Gabriel Knight: Sins of the Fathers is generally considered to be one of the greatest point and click adventures of all time. If true, it's a telling indictment of why the adventure game genre almost died out and is kept hobbling along these days by the life support machine of indie developers and hardcore fans.
First of all, the good. The story is excellent, revolving around murder and voodoo practises in New Orleans. There's a huge amount of well-researched detail about voodoo and most of the cast, especially the main characters are well-written, interesting and charismatic. The quality voice acting helps here enormously. Another plus is that you need to complete all the day's tasks before the game will move on, so there doesn't seem to be any chance of falling into that old adventure game nightmare of finding the game uncompletable after days of play because you overlooked something back at the very start.

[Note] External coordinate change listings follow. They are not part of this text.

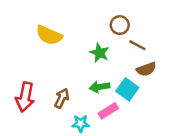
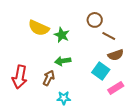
green star: (100, 53) -> (62, 35), moved
green arrow: (100, 87) -> (63, 61), moved
pink rectangle: (108, 111) -> (116, 88), moved

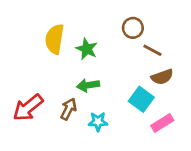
yellow semicircle: (39, 28) -> (55, 39), turned 75
red arrow: (20, 77) -> (28, 108), turned 40
cyan star: (64, 98) -> (98, 122), moved

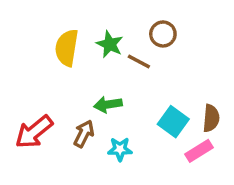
green star: (87, 49) -> (110, 44), moved
brown line: (152, 50) -> (139, 61), moved
brown semicircle: (162, 77) -> (211, 118), moved, turned -65

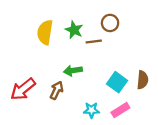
brown line: (139, 61) -> (94, 42), turned -35
cyan star: (120, 149) -> (91, 110), moved
pink rectangle: (199, 151) -> (120, 110), moved

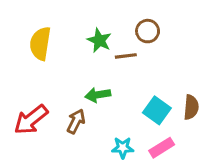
yellow semicircle: (45, 32) -> (40, 44), moved

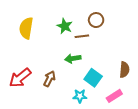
green arrow: (98, 95) -> (73, 59), moved
cyan square: (157, 110) -> (93, 78), moved
pink rectangle: (162, 148) -> (114, 96), moved

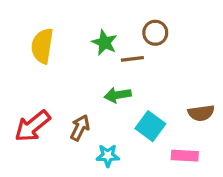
brown semicircle: (124, 70) -> (201, 113), turned 77
cyan star: (80, 96) -> (108, 156), moved
pink rectangle: (114, 96) -> (185, 156), turned 35

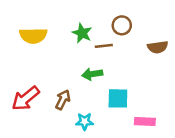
yellow semicircle: (42, 46) -> (33, 36), turned -100
brown semicircle: (201, 113) -> (158, 47), moved
cyan square: (150, 126) -> (118, 98), turned -35

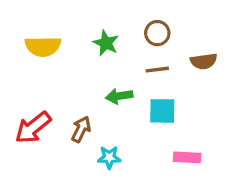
brown line: (104, 46) -> (157, 70), moved
cyan square: (118, 98) -> (162, 111), moved

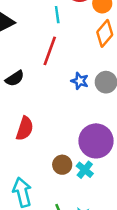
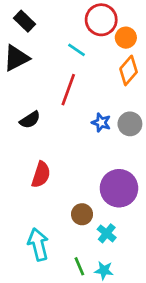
cyan line: (57, 15) -> (77, 50), turned -48
cyan cross: (85, 170) -> (107, 233), moved

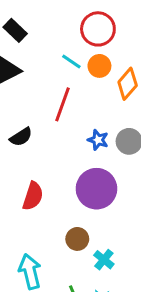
orange circle: (126, 38) -> (99, 66), moved
purple circle: (119, 188) -> (96, 189), moved

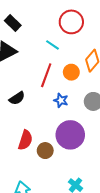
orange circle: (99, 66) -> (71, 72), moved
blue star: (98, 140) -> (61, 100), moved
brown circle: (77, 239) -> (45, 151), moved

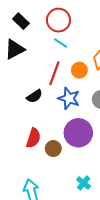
red circle: (71, 22) -> (58, 20), moved
black semicircle: (17, 98) -> (34, 96), moved
blue star: (61, 100) -> (69, 98), size x1.5

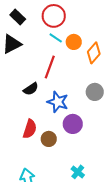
orange circle: (79, 70) -> (74, 42), moved
blue star: (69, 98) -> (58, 102), moved
purple circle: (78, 133) -> (73, 124), size x0.7

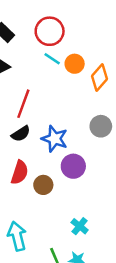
red line: (50, 67) -> (23, 104), moved
black semicircle: (31, 89) -> (21, 134), moved

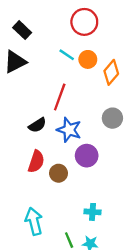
red circle: (50, 31) -> (84, 22), moved
red line: (23, 104) -> (60, 97), moved
cyan cross: (80, 226) -> (93, 212), turned -35

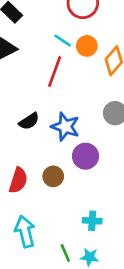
red line: (60, 97) -> (55, 71), moved
red semicircle: (36, 161) -> (18, 180), moved

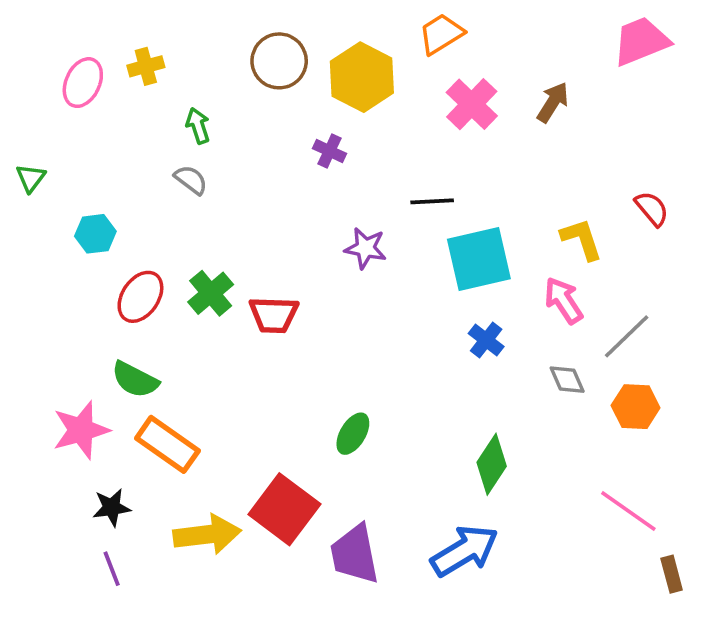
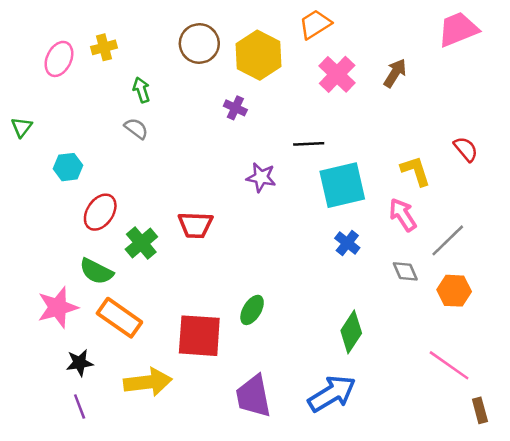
green cross: (211, 293) -> (141, 243), moved
red square: (284, 509) -> (199, 336), moved, turned -33

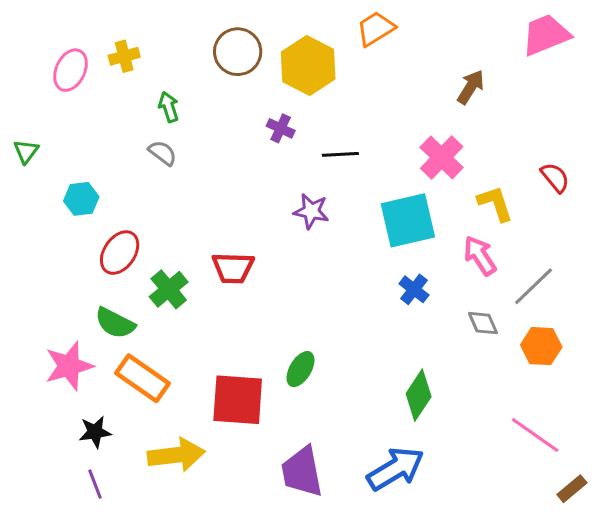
pink cross: (337, 74) -> (442, 157), moved
black line: (309, 144) -> (340, 154), moved
brown rectangle: (480, 410) -> (572, 489), turned 65

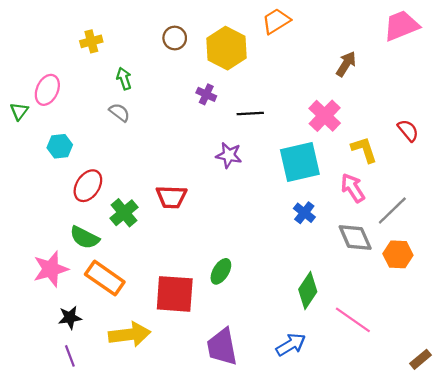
brown circle: (238, 52) -> (175, 38), size x0.7
pink ellipse: (71, 70) -> (47, 90), moved
gray diamond: (483, 323) -> (355, 238), size x1.5
pink line: (535, 435) -> (353, 320), moved
blue arrow: (396, 469) -> (291, 345), size x0.7

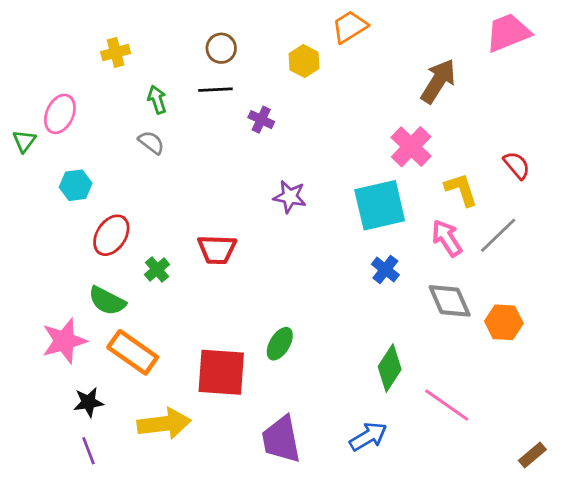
yellow hexagon: (227, 48) -> (304, 61), moved, size x0.6
brown arrow: (346, 64) -> (438, 81), size x1.4
black line: (250, 114) -> (216, 90), moved
gray line: (392, 210) -> (498, 235), moved
green cross: (124, 213) -> (157, 269), size x0.7

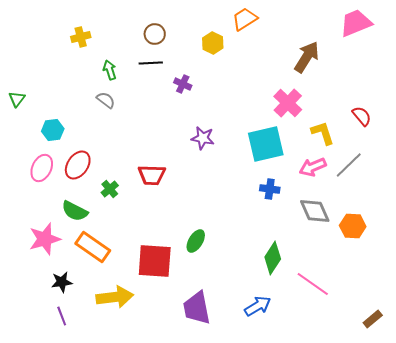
pink ellipse: (60, 114) -> (42, 168), moved
pink arrow: (447, 238) -> (313, 167), turned -80
blue cross: (385, 269) -> (270, 189), turned -30

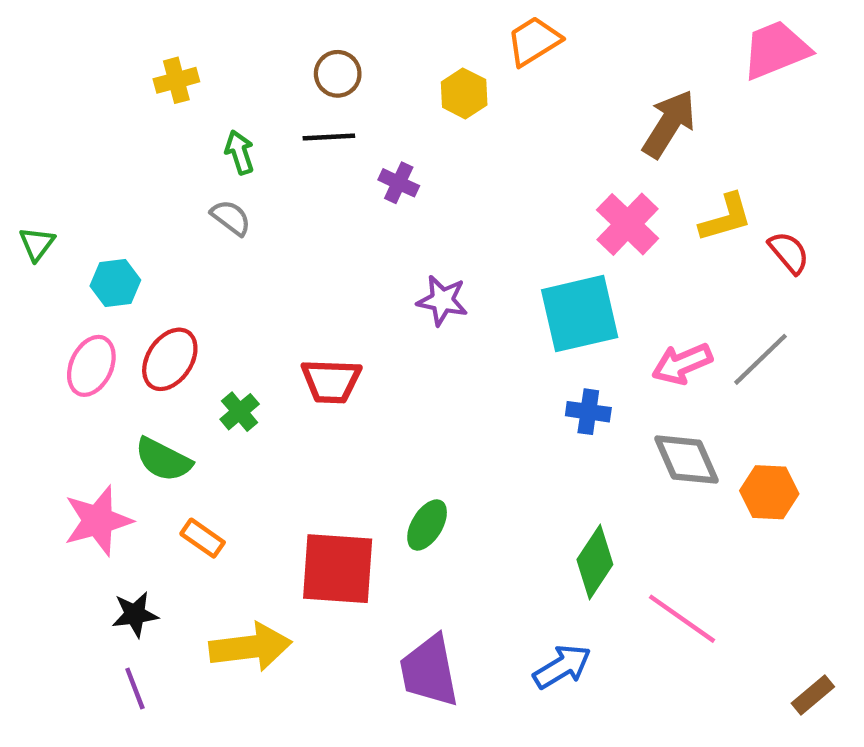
green triangle: (17, 99) -> (37, 244), moved
yellow L-shape: (323, 133) -> (726, 218), moved, turned 92
orange rectangle: (93, 247) -> (203, 538), size x0.6

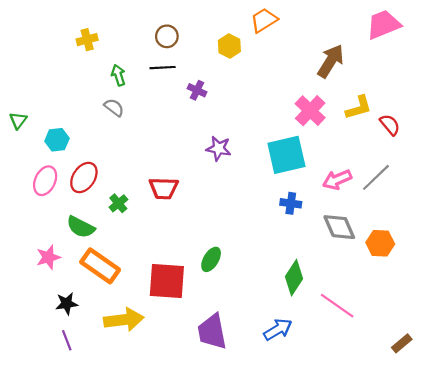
pink star: (98, 521) -> (48, 257), size x0.7
orange rectangle: (203, 538) -> (100, 266), size x1.8

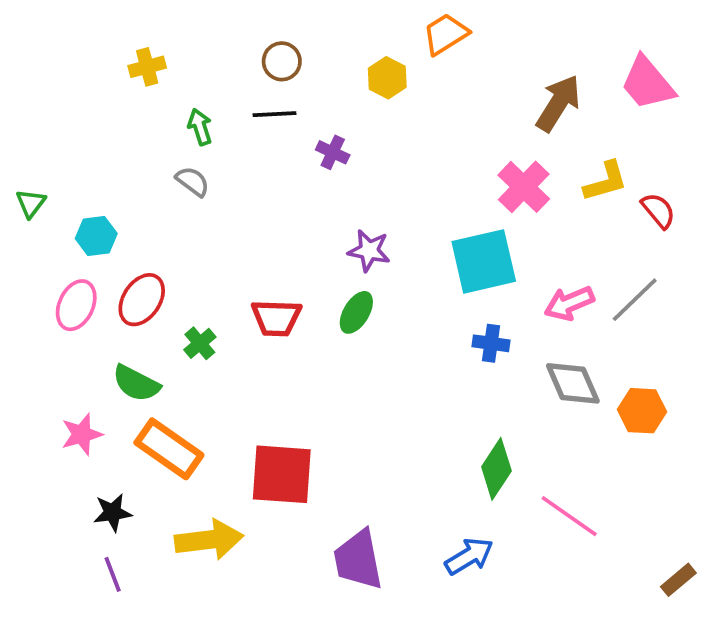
pink trapezoid: (383, 24) -> (647, 83), moved, turned -108
green ellipse: (211, 259) -> (356, 312), moved

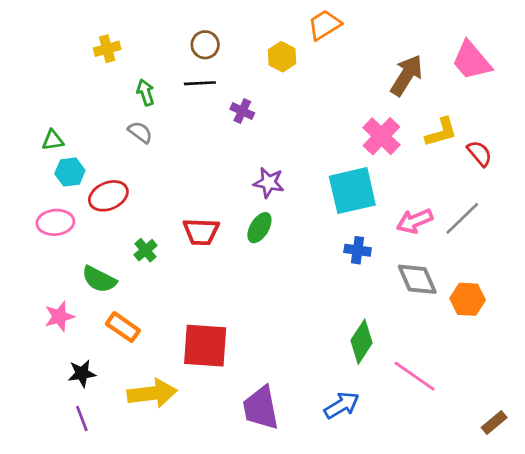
green triangle: (31, 203) -> (53, 140), moved, turned 45
red ellipse: (142, 300) -> (108, 196), moved, turned 33
pink ellipse: (76, 305) -> (55, 222), turned 60
orange rectangle: (169, 449) -> (123, 327), size x0.7

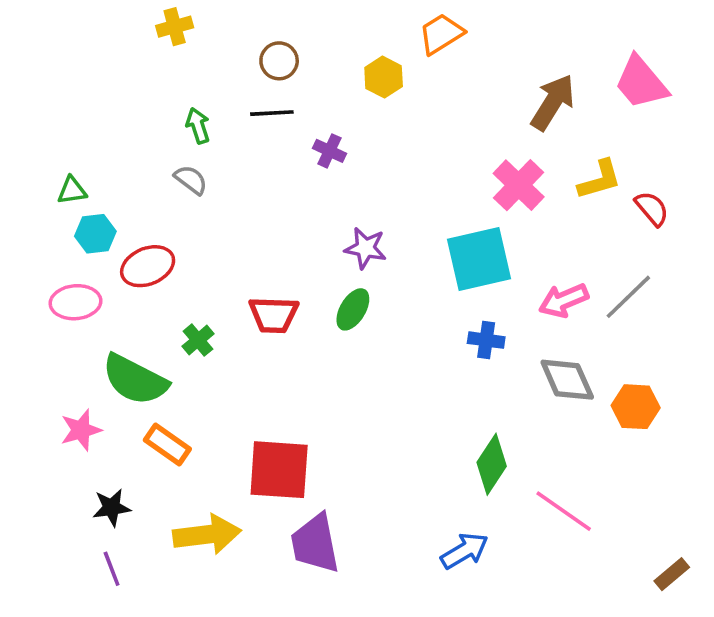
yellow cross: (107, 49) -> (175, 27), moved
green semicircle: (99, 279) -> (135, 380), size x1.4
purple trapezoid: (261, 408) -> (315, 544), moved

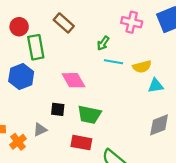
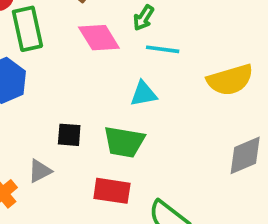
yellow semicircle: (142, 67) -> (230, 80), moved, size x1.4
pink diamond: (73, 80) -> (99, 38), moved
cyan triangle: (156, 86) -> (144, 94), moved

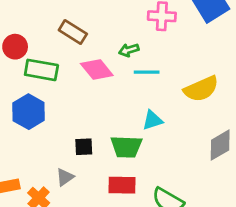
green arrow: (143, 18) -> (129, 50), turned 48
green rectangle: (27, 29) -> (41, 70), turned -60
cyan triangle: (144, 94) -> (152, 120), moved

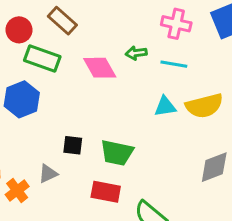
brown rectangle: (73, 32) -> (62, 21), moved
cyan line: (147, 72) -> (174, 64), moved
cyan triangle: (152, 120) -> (165, 107), moved

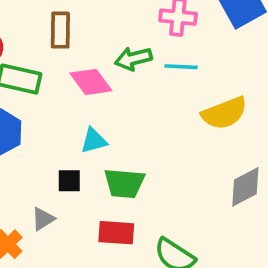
brown rectangle: (62, 21) -> (60, 30), moved, turned 56
green arrow: (136, 53) -> (133, 59), size x1.4
cyan triangle: (165, 107) -> (94, 141), moved

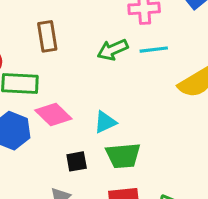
pink diamond: (91, 82) -> (53, 115), moved
cyan triangle: (94, 141) -> (105, 122), moved

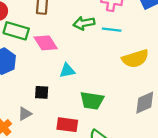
pink diamond: (53, 115) -> (46, 43), moved
green trapezoid: (123, 156) -> (92, 101), moved

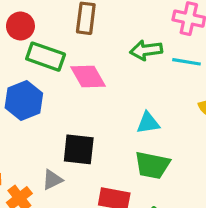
cyan triangle: (67, 71) -> (148, 123), moved
black square: (42, 92) -> (79, 149), size x1.5

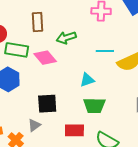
green arrow: (146, 50) -> (66, 38), moved
cyan line: (186, 62) -> (105, 51), moved

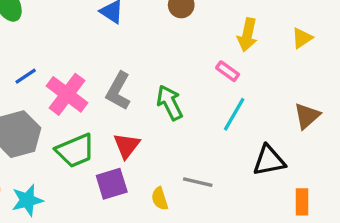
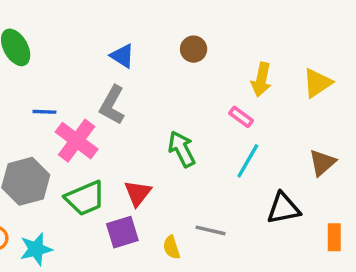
yellow triangle: (302, 38) -> (317, 83), size x1.4
blue line: (26, 76) -> (44, 112), moved, turned 35
gray L-shape: (118, 91) -> (112, 105), moved
orange rectangle: (302, 202) -> (334, 237), moved

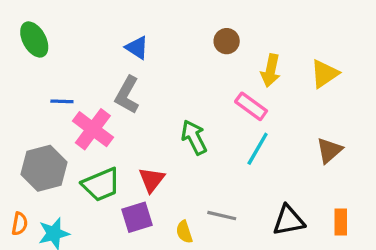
brown circle: (194, 49) -> (227, 41), moved
pink rectangle: (241, 117) -> (251, 106), size x1.4
black triangle: (283, 208) -> (289, 220), moved

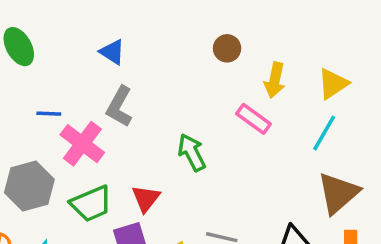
blue triangle: (137, 48) -> (112, 52), moved
cyan line: (258, 149) -> (324, 133), moved
brown triangle: (329, 150) -> (338, 193), moved, size x1.5

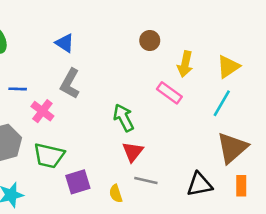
pink cross: (82, 144) -> (42, 111), size x0.7
red triangle: (146, 198) -> (133, 152), moved
green trapezoid: (91, 204) -> (49, 156), turned 36

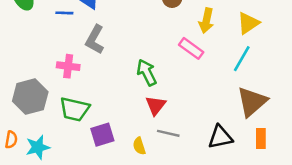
blue line: (18, 89) -> (64, 13), moved
pink cross: (42, 111) -> (68, 66), turned -30

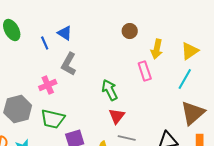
blue line: (64, 13) -> (45, 43), turned 64
pink rectangle: (191, 48) -> (145, 71), turned 36
pink cross: (68, 66) -> (48, 85), turned -30

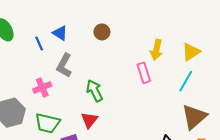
brown circle: (130, 31) -> (102, 32), moved
green arrow: (110, 90) -> (95, 91), moved
red triangle: (117, 116) -> (89, 120), moved

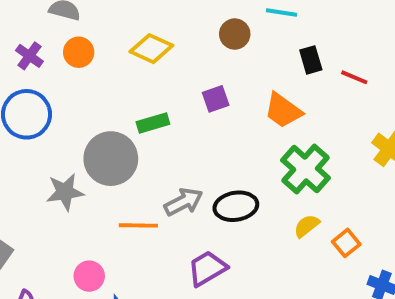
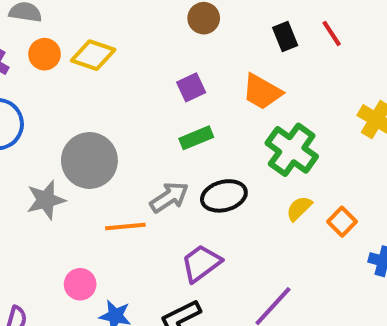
yellow diamond: (151, 49) -> (93, 55), moved
red line: (354, 77) -> (332, 33), moved, turned 40
green rectangle: (153, 123) -> (196, 138), moved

The problems come with the actual gameplay and while this might read as a bit of a rant against adventure games in general, it's all relevant to Gabriel Knight. My first big beef is that the game requires you to behave in the most illogical manner possible. You're constantly lying, betraying people's trust and stealing from friends and strangers, even when you have no in-character reason to do so because it's the only way to move the game forward or get items you'll need to use days later. Need to trick a devoutly religious old woman into letting you into her home? Hey, it's lucky you stole that priest's outfit from the church and have been carrying it around for two days for no good reason whatsoever.
Backgrounds are detailed with descriptions for most things you can see. Unfortunately, now and then a seemingly innocuous background item is the key to a puzzle solution or opens up a dialogue option you need to progress so every single thing on every single screen needs clicked on with the look icon, then the take icon, then the operate icon, then the open icon...just in case it turns out to be usable or relevant. Miss something like this early and later you can be left with no idea what your next objective is, wandering back through all the locations trying to find something you might have overlooked.
The other problem with these games is the often illogical puzzles. It might have seemed perfectly obvious to the designer that the way to distract a certain character was to get a mime from two screens away to follow you back to annoy them, but to me it wasn't even clear that the certain character needed distracted in the first place, let alone that the mime was anything other than background colour like all the other musicians and street performers in that area.
I expect a lot of people would argue that what I see as problems are just classic genre tropes. I'd argue back that sticking to these genre tropes is why so many people gave up buying adventure games. Unlike other genres, adventures didn't evolve better gameplay mechanics and suffered as a result.
So, the story is excellent and involving but the actual game play is little more than a frustrating chore. This is par for the course for this type of game, unfortunately, and you'll probably know if this appeals to you or not. If it does, then sure, this is a classic. If it doesn't but you like good story driven games it's well worth picking up cheap and keeping a walkthrough or hint guide at hand to help you past the worst of the design problems.